ET is when you remove elements from a page and see what the result is. If the elements removed do not affect conversions, leave them out and maybe replace them with something else that could have a positive impact.
You test small changes. E.g. Amazon
Test any random idea and prove the value of testing.
Innovating a portion of your site is good when iterative testing isn’t working.
Also good to use when you’ve reached local maximum for a particular page.
Takes users down a different path.
- E.g. 1-step checkout vs. multi-step checkout.

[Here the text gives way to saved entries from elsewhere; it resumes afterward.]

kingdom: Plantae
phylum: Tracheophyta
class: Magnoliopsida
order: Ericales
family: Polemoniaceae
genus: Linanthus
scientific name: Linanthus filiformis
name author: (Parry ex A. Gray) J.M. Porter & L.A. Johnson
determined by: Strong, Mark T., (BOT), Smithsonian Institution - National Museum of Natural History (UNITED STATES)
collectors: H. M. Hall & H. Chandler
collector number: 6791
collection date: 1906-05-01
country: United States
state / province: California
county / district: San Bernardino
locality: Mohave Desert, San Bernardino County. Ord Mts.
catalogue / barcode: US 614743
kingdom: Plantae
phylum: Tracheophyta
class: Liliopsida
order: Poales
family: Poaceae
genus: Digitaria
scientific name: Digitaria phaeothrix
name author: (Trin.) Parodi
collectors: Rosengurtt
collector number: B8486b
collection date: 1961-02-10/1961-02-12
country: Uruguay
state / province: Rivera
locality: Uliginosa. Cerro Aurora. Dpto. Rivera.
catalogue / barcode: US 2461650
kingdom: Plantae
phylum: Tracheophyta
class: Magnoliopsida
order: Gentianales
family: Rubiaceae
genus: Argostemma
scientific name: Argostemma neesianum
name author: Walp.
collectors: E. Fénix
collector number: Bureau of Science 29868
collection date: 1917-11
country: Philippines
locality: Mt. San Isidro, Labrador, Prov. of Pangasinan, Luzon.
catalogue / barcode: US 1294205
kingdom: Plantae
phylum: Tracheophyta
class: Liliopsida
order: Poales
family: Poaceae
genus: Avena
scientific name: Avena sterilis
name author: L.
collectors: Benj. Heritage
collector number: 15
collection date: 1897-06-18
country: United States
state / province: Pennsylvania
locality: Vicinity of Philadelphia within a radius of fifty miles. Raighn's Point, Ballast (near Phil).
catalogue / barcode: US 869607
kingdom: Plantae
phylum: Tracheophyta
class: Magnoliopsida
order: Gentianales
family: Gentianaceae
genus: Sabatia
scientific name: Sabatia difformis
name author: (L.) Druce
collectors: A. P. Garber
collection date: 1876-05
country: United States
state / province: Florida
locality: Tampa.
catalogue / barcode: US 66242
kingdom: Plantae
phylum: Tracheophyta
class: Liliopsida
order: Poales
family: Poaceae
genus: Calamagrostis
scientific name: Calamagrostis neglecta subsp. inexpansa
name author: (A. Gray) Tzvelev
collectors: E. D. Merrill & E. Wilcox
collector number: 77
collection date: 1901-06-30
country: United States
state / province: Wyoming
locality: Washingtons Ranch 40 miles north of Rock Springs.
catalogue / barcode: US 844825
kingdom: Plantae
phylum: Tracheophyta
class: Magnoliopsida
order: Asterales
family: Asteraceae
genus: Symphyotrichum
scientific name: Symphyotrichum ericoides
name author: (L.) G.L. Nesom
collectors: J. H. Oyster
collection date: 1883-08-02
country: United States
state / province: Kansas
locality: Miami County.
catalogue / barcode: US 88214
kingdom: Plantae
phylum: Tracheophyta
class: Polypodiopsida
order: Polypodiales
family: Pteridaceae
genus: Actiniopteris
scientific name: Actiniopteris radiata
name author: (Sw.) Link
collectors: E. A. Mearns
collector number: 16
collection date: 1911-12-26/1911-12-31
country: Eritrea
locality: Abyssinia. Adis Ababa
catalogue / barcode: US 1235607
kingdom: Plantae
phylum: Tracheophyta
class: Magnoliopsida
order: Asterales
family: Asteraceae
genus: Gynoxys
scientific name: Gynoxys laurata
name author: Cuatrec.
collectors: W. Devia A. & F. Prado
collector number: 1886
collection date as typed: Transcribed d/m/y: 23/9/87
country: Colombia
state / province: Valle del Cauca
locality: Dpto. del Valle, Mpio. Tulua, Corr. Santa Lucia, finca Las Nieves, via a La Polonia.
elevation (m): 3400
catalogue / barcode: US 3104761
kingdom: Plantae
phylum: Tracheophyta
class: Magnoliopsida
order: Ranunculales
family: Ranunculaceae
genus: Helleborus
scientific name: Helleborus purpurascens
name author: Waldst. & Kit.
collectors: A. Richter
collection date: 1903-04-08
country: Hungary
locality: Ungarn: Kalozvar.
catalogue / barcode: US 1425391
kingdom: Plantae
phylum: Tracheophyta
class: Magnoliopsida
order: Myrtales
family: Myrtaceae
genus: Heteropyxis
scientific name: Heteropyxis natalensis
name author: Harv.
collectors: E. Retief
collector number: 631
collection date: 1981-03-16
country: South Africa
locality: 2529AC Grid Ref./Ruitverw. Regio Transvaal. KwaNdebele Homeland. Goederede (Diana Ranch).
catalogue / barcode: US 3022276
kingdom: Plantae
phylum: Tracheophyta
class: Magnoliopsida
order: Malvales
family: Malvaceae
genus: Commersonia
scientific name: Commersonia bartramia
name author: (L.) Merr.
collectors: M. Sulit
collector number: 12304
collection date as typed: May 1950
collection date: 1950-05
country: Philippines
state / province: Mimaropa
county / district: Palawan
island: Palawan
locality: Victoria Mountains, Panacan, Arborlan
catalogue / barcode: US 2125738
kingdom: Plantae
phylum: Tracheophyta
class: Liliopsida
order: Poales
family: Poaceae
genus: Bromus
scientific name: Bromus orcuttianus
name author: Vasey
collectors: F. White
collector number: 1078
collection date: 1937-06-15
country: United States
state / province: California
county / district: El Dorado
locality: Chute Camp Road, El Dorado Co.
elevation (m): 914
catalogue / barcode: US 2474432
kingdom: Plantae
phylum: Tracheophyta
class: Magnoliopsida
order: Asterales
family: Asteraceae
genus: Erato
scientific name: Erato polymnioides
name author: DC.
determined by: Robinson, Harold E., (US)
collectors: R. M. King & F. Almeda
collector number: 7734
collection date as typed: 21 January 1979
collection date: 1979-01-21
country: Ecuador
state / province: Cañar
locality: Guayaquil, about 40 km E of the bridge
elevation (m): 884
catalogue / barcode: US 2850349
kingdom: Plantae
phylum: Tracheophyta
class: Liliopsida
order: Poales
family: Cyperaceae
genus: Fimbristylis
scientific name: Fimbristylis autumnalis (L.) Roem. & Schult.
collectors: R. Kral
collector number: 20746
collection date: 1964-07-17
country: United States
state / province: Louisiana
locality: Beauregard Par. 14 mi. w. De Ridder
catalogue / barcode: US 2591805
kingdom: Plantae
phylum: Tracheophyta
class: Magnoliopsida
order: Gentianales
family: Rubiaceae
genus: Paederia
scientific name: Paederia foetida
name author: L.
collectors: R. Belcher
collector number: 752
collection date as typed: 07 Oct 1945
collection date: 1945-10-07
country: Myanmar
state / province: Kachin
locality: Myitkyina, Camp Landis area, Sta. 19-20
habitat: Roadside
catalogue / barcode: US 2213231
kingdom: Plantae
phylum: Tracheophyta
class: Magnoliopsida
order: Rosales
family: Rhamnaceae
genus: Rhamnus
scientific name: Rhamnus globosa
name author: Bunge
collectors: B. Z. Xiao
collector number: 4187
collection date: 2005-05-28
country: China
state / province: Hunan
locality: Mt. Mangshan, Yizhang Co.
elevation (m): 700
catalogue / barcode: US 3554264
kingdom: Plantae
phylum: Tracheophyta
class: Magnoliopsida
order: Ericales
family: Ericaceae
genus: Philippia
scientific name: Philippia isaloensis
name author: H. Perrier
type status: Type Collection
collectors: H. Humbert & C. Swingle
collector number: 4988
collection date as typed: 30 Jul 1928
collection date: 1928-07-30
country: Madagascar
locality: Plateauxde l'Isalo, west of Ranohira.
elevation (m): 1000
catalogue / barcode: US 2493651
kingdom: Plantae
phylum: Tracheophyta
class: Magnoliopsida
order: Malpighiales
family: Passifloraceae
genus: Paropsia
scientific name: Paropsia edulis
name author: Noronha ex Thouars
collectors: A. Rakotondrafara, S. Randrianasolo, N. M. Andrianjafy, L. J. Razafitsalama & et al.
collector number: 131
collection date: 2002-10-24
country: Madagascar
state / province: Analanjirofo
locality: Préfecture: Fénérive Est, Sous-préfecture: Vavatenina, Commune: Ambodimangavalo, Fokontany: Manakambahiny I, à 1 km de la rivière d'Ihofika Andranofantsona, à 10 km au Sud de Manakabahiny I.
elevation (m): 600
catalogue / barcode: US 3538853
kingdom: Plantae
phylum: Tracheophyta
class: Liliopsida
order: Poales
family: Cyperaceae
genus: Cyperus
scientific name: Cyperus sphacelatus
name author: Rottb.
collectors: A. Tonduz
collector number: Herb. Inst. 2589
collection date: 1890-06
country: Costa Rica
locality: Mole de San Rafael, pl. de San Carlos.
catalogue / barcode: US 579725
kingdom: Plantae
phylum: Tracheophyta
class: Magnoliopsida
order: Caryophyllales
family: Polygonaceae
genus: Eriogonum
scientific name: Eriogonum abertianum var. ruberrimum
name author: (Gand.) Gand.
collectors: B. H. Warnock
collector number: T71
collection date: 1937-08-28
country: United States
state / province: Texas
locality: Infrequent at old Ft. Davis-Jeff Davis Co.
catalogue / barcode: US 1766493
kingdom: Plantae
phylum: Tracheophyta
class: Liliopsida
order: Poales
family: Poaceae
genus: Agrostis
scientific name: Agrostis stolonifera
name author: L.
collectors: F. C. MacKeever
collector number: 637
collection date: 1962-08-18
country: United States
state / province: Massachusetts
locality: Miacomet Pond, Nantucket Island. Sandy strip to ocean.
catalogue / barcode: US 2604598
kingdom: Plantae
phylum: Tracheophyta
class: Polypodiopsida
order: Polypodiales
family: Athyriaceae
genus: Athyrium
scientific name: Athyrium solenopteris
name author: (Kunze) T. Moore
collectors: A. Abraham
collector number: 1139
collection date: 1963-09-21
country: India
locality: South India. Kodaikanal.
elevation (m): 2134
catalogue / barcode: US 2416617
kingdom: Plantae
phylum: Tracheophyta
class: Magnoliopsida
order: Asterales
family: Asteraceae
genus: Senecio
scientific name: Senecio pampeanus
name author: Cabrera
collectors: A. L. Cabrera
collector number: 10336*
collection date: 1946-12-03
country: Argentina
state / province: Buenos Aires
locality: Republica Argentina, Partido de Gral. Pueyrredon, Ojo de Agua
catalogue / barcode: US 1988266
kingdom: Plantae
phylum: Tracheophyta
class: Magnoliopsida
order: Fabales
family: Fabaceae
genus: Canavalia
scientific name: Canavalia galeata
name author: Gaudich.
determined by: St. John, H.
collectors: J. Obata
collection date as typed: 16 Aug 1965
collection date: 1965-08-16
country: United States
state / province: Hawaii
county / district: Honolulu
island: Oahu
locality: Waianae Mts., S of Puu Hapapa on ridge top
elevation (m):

Statistics for A/B Testing
Basics of Causal Inference
Correlation does not equal causation.
Run an A/A test to observe the “noise” in data. Even though they may vary in their data, given enough time, the two sets of data should converge to zero. If they don’t, then there is a mistake in your experiment set up.
Statistical Significance and Other Estimates
The more data, the bigger the Z-score.
The Z-score accounts for the estimated variance, the observed distance from the model, and the sample size.
P-value is the probability, under the specified statistical model for the null hypothesis, of observing a statistic as extreme or more extreme than the observed.
It’s a way of describing how surprising an outcome is.
A statistically significant p-value means:
Observing a low p-value means either of these is a possible logical conclusion:
- The null hypothesis is NOT true.
- The null hypothesis is true, but we have observed a very rare outcome.
- The statistical model is adequate, hence the calculated nominal p-value is not an actual p-value.